Scoble cries over a telescope? - therubberduckie
http://scobleizer.com/2008/02/27/what-made-me-cry-microsofts-world-wide-telescope/
Robert Scoble announced the other week that he saw something at microsoft that made him cry.  Today was the first time he was able to publicly talk about it.
======
noonespecial
I like how the "official website" is just a bunch of typical microsoft hype
where there is ZERO product demonstration, one weak "planet to our cool logo"
video that plays over and over and a bunch of people talking about how cool
its all going to be. Then theres a vague "release date". Spring or
something...

Maybe it is tear jerking worthy tech but I've seen this pattern before from
MS. The first time I heard about google maps I was _using_ it.

------
eusman
"He clicked a button and we saw a completely different view of the same
colliding galaxies."

Although I haven't seen what Microsoft did, I can understand his reaction. I
reacted in a similar way when I've been at Futuroscope (it's in
France).(<http://www.futuroscope.com/eng/attraction-cosmos.php>)

The screen is a huge shpere taking you through a journey in cosmos. It's
really really breathtaking.

Imagine experiencing what Microsoft did with a set of VR glasses and
especially if what they did was in true 3D.

Watch the video, maybe it could set you in the mood to understand

[http://www.futuroscope.com/eng/video.php?video=destination_c...](http://www.futuroscope.com/eng/video.php?video=destination_cosmos)

------
TheTarquin
If I could propose a new Microsoft motto: "It's gonna be awesome, trust us."

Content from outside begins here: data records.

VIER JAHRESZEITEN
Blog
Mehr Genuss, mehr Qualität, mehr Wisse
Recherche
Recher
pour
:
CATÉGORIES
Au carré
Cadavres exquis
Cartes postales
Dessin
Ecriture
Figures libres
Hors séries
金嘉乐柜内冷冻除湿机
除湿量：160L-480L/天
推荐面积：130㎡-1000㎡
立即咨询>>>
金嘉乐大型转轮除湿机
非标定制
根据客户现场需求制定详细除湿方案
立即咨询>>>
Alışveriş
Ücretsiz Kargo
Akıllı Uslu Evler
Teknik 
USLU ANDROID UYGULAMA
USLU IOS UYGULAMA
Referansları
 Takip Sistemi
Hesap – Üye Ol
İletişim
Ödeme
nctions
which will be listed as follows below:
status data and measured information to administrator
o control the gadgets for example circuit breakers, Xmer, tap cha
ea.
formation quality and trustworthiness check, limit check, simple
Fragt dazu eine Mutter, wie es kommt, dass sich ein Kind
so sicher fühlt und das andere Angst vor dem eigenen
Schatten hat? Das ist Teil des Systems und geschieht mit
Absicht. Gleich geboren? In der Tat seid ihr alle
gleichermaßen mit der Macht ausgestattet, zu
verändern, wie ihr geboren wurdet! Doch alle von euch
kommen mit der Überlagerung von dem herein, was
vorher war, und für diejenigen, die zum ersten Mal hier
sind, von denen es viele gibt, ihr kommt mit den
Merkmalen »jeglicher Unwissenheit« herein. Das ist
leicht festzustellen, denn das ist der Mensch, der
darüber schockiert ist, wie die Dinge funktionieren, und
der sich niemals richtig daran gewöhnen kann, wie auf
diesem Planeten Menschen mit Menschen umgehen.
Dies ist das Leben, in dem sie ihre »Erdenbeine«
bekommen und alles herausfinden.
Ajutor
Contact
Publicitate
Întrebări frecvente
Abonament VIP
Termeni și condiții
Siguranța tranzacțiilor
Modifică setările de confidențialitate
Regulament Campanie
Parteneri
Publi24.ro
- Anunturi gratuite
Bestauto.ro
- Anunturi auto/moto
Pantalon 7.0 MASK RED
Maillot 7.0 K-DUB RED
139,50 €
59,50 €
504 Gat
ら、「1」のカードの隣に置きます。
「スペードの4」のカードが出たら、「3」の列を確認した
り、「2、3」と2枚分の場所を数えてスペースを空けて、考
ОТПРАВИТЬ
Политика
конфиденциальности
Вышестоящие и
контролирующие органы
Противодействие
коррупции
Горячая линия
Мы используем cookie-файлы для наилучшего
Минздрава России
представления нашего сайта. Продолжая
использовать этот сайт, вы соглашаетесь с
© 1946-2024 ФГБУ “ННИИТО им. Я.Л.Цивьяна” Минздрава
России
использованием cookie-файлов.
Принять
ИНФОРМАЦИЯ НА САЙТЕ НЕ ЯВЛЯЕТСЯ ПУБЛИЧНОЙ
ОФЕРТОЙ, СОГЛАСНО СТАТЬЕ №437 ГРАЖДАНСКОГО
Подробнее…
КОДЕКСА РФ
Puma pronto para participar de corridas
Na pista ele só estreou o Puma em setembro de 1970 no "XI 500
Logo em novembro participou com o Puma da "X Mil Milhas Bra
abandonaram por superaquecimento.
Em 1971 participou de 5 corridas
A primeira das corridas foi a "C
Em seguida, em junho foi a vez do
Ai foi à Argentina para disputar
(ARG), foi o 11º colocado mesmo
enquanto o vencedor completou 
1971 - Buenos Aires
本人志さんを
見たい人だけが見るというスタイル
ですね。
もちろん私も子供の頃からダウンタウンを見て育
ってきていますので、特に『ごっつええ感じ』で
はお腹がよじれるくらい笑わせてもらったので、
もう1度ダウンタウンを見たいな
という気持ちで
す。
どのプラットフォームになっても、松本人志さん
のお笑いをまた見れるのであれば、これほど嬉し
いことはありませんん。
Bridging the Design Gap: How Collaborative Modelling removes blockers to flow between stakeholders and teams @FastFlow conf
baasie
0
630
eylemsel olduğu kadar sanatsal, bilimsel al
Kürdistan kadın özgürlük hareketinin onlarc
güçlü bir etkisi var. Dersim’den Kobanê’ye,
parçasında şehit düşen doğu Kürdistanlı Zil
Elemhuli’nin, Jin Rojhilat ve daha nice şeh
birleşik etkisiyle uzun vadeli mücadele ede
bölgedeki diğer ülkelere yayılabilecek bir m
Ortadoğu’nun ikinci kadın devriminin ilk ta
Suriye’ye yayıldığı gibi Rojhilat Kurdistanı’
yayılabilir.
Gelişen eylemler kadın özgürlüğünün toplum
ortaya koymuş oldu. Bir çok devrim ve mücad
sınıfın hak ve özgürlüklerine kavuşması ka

I normally hate to make reductionist analogies, but my product sense is
tingling and I'm thinking this might be to Google Sky what the Zune was to
iPod. Microsoft sees something they wish that they'd thought of, and they're
coming to market late.

Maybe this time, though, they won't bring a Zune to an iPod fight. Here's
hoping, since it sounds like it's got the POTENTIAL to be a cool product.

------
alaskamiller
I can see why he cried, every now and then I catch a new feature on Google
Maps and go "whoa."

------
kirubakaran
He cried on seeing a Google Sky rip off?